Domberg und Rathausplatz
Eine Ersteigung des Dombergs bietet dem Besucher einen wunderschönen ersten Blick auf Tallinn, seinen Hafen, seinen Marktplatz und seine zahlreichen Türme.
Im Dom hängen die geschnitzten und farbenfrohen Wappenschilder zahlreicher deutscher und schwedischer Adelsfamilien, die über Jahrhunderte hinweg die Geschichte des Landes geprägt haben.
Besonders auffällig ist das Grabmal eines schottischen Admirals, der auf russischer Seite gegen die Türken gekämpft hat und hier im Dom von Tallin begraben liegt - Globalisierung in alten Zeiten!
Steigt man dann vom Domberg in die Altstadtgassen hinab, fühlt man sich an die alten flandrischen Städte Brügge, Gent und Brüssel erinnert. Und so wie am Grand Place in Brüssel sitzt man in Tallinn vor der Kulisse des gotischen Rathauses und kann einen Kaffee oder ein Saku-Bier trinken und die Welt an sich vorbeiziehen lassen.

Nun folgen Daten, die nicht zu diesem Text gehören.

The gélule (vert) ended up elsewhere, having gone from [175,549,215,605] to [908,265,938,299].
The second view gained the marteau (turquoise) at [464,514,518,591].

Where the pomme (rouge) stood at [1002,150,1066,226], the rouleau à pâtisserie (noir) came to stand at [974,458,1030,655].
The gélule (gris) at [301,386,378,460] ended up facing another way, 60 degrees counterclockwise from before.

Aber nicht zu lange, denn es gibt noch soviel zu sehen.
Direkt um die Ecke vom Rathaus ist im ehemaligen Ratsgefängnis ein kleines Fotomuseum untergebracht, indem sowohl die Entwicklung der Fototechnik, als auch estnische Fotografien der letzten 150 Jahre ausgestellt sind.

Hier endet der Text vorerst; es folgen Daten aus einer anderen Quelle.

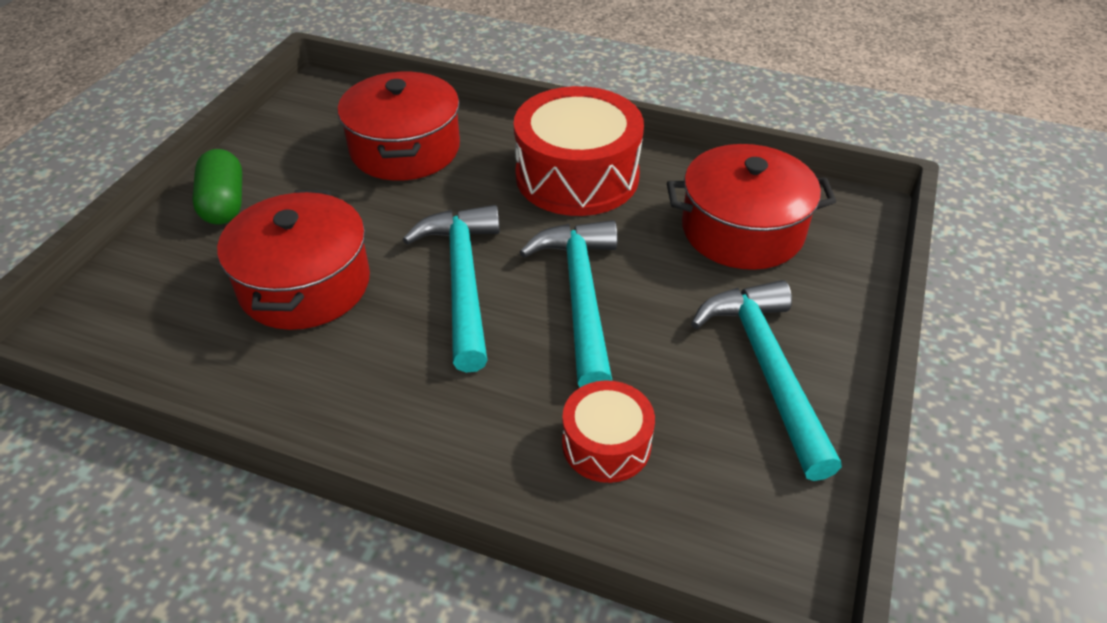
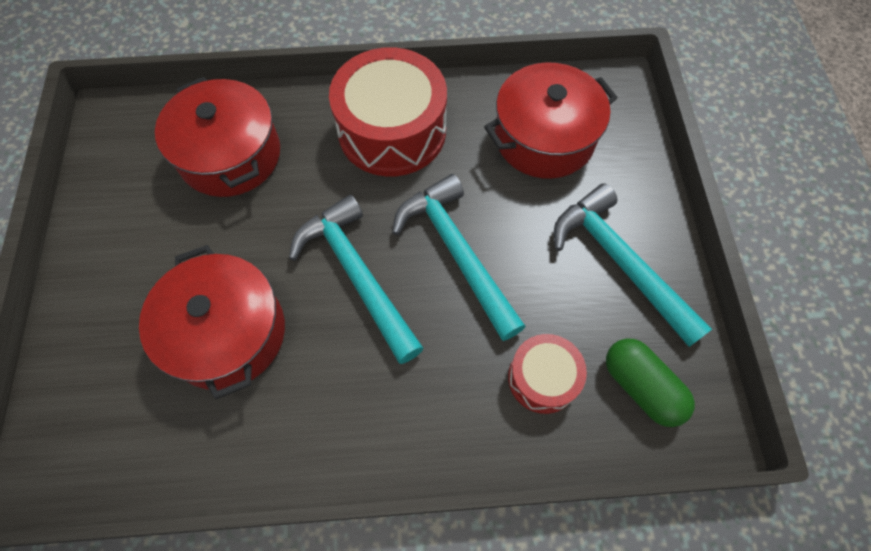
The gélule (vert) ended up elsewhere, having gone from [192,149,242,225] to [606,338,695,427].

Kunstmuseum, geplant vom großen Zaren
Unbedingt sollte man in die Tram Nr. 4 steigen und zum Kadriorg-Schloß fahren. Dieses Schloß hat Zar Peter d. Große seiner Frau im barocken Stil erbauen lassen. Es wird heute als Kunstmuseum genutzt, in dem man z.B. die Gemälde alter holländische Meister findet.
Wer lieber die der estnischen Kunst auf die Spur kommen will, der findet wenige Schritte weiter den hochmodernen Bau des KUMU, des Kunstmuseums.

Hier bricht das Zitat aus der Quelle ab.